There’s a shortfall of 33 per cent in central universities, 35 per cent in IIT’S and 38 per cent in state universities. The report further highlights the stop-gap arrangement of filling the teacher gap by using large numbers of ad hoc or part-time faculty. However, institutions with many part-time faculty performed poorly in teaching quality. The report stated that faculty vacancy even in sanctioned strengths is due to various reasons like the ban on recruitment, lack of funds, and the reluctance of states to bear long term salary burden. In rural and backward areas, the lack of infrastructural support and teachers’ reluctance in moving to non-urban areas makes attracting faculty difficult.

The above data clearly shows that teachers are overburdened, thereby deteriorating their quality. Their high burden may not be remunerated appropriately. Further, the recruitment process for ad hoc teachers may not go through the same checks as that of a full-time teacher. Graduates often reason job security and other monetary benefits as lacking in the academic profession over other jobs.

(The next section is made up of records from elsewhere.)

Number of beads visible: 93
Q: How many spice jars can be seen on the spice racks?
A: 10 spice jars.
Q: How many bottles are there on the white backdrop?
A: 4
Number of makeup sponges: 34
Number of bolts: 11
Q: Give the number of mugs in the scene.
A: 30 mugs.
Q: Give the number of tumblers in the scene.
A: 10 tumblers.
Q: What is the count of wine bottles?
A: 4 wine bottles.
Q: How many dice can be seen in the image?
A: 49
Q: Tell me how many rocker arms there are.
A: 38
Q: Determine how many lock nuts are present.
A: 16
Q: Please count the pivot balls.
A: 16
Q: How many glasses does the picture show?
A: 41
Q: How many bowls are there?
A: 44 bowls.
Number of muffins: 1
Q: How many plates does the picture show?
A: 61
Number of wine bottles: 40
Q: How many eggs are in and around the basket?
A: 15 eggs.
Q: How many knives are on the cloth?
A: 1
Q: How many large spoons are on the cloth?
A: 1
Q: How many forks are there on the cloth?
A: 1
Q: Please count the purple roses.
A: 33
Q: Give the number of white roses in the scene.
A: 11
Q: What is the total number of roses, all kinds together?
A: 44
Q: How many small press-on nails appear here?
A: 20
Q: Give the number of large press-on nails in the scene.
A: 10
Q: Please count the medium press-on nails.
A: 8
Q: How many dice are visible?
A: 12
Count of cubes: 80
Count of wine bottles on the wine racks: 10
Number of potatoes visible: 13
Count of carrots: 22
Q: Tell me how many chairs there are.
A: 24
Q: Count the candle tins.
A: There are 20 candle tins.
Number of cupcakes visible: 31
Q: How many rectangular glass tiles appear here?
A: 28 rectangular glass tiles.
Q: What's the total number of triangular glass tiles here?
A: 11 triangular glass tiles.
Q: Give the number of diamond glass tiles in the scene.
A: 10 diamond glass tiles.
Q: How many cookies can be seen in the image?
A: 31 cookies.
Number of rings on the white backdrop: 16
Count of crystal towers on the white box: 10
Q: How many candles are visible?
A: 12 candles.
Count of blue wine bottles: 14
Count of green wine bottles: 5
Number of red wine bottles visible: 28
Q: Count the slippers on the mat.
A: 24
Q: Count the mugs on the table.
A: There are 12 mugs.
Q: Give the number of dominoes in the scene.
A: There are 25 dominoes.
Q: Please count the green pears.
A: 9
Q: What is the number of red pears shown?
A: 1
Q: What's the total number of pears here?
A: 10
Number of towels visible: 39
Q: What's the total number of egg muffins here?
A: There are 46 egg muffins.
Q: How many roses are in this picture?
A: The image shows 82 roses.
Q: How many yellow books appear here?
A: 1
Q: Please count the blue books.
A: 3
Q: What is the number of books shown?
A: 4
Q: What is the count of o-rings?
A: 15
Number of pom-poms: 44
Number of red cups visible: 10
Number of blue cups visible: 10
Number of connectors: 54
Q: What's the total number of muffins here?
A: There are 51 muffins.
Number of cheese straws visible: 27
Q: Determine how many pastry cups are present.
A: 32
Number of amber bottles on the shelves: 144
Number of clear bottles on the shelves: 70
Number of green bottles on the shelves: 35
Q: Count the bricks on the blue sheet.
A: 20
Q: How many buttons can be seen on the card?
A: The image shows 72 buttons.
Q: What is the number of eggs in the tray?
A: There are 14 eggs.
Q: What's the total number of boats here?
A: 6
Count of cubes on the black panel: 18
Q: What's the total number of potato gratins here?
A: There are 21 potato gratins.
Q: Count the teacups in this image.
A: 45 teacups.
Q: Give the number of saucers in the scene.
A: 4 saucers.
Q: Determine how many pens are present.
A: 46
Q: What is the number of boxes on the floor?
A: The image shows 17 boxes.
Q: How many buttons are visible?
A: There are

In popular culture, teachers are generally not seen as heroes. Expenditure on education remains a low prioritized sector. This perhaps owes to a mentality that responds to the infection rather than directly healing the wound itself. While a more significant proportion has to be educated to channelize our demographic dividend, achieving learning outcomes is equally important and, if not accomplished, might make the quantitative growth futile. A balanced ratio plays a significant role in fostering success, as curating materials that actualize the student’s potential produces ripple effects in their life growth. While the larger system heals, individuals can mend the gap by seriously taking up universal qualitative education within their neighbourhoods.